Lawrence, Kansas Massacre
New York Times Article August 27, 1863
Instead of the reports of QUANTRELL's massacre at Lawrence growing less as the truth in regard to it reaches us, they grow greater and more horrible. The details which we publish this morning make the blood run cold; and, alas! they can no longer be discredited -- they cannot be characterized as exaggerations. Two hundred citizens, some say 300 -- nearly all the more respectable people of the place -- butchered at their own hearthstones in the early dawn of the morning. Two hundred houses -- nearly all the better houses of the town -- fired and reduced to ruins. Nearly a hundred wives made widows in an hour, and two hundred and fifty children made orphans forever. Most of these are now houseless, penniless and friendless, mourning for their dead amid the ruins of their homes, far out on the wild plains west of the Missouri. It is a case for our deepest sympathy, for our promptest charity.

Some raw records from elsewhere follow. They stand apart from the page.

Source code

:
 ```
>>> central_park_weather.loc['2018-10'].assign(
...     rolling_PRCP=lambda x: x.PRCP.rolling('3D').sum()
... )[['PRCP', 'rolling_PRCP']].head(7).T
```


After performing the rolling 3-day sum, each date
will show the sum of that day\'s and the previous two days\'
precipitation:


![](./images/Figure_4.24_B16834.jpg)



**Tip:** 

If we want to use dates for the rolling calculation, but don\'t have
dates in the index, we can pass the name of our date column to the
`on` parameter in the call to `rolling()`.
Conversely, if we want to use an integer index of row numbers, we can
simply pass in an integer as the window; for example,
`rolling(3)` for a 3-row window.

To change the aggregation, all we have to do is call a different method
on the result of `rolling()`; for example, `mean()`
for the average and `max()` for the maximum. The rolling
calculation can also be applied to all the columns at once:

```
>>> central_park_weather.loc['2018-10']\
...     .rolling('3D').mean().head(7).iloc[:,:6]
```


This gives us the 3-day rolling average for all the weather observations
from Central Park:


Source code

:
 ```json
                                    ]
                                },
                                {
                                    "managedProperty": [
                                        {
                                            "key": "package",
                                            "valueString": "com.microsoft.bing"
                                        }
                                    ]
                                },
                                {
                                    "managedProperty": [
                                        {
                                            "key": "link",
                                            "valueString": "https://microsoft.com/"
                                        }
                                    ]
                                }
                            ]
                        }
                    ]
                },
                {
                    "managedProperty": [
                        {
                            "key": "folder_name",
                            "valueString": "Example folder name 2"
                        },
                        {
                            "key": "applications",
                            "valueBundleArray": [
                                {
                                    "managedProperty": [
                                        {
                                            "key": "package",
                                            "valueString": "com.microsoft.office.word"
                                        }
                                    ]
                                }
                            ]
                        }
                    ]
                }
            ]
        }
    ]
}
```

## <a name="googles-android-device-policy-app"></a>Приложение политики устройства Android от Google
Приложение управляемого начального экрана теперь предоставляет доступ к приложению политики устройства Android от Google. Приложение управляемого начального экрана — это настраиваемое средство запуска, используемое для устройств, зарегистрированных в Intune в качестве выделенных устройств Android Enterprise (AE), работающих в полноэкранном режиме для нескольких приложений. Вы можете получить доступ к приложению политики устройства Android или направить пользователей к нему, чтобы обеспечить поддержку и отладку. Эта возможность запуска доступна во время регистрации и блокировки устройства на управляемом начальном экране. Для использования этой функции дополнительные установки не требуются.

During the last year we have made urgent appeals in the TIMES to the liberal-souled merchants of New-York for aid and relief to the starved operatives of Lancashire, to our sick and suffering soldiers in hospitals and in the field, to the persecuted blacks of this City; and all of these appeals have been met by responses so munificent as to reflect everlasting glory upon New-York. The case of the widows and orphans of Lawrence is another case which merits instant attention. There is not as much required as in the case of Lancashire, or of our army, or of the negroes; but money is wanted to furnish shelter for the houseless, clothing for the naked, food for the penniless, life to the orphans. Leavenworth has sent a little temporary relief, but this is alogether inadequate to the appalling emergency. Will not some of the noble-hearted gentlemen of New-York, whose ears are ever open to the cry of distress, and who are always prompt to take the lead in labors of charity, take up the case of these our heart-stricken countrymen in the Far West, and send at least such relief as will provide shelter, clothing and comfort for the widows and orphans? The suffering of soul which overwhelms Lawrence should not be aggravated by the tortures of bodily want, if it be in our power to prevent or alleviate it.